21 Wiping Cloths Wiping cloths used for wiping food spills on food contact surfaces such as tables must be: Routinely cleaned and, when not in use, kept in a separate sanitizing solution Be disposed of properly, so they do not spread odour; and Be used for no other purposes, such as wiping raw animal juices. If a server at a busy full-service restaurant uses the same cloth all evening to clean tables, there is a high risk of spreading harmful microorganisms. Each customer that comes in contact with a table surface that has been wiped by a dirty wiping cloth can potentially become ill .

22 Housekeeping & Maintenance Schedules
Floors, walls and ceilings throughout the operation, must be cleaned often to prevent accumulation dirt. Establish a schedule and include: Cleaning light fixtures, wall hangings, areas under booth cushions, highchair trays, windows and drapes; and Cleaning and sanitizing tables, counters, and other work surfaces.

23 Housekeeping Tips Dry sweeping should be kept to a minimum to prevent dust in the air that can contaminate food contact surfaces A dust control type vacuum cleaner is the best method of dry cleaning floors. Remove dirt or refuse from under fixtures, in corners, and in hard-to-reach places. Daily cleaning should be done after closing or prior to opening.

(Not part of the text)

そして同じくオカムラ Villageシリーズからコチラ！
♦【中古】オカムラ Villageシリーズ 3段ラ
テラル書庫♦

24 Summary Cleaning programs require written procedures for cleaning and sanitizing the facility and equipment. Equipment and utensils that come in contact with food must be cleaned and sanitized after each use. Single use utensils must be protected from contamination and cannot be reused. Wiping cloths must be clean and kept sanitized between uses. The facility, must be cleaned often to prevent the accumulation of dust, dirt, food residue and debris.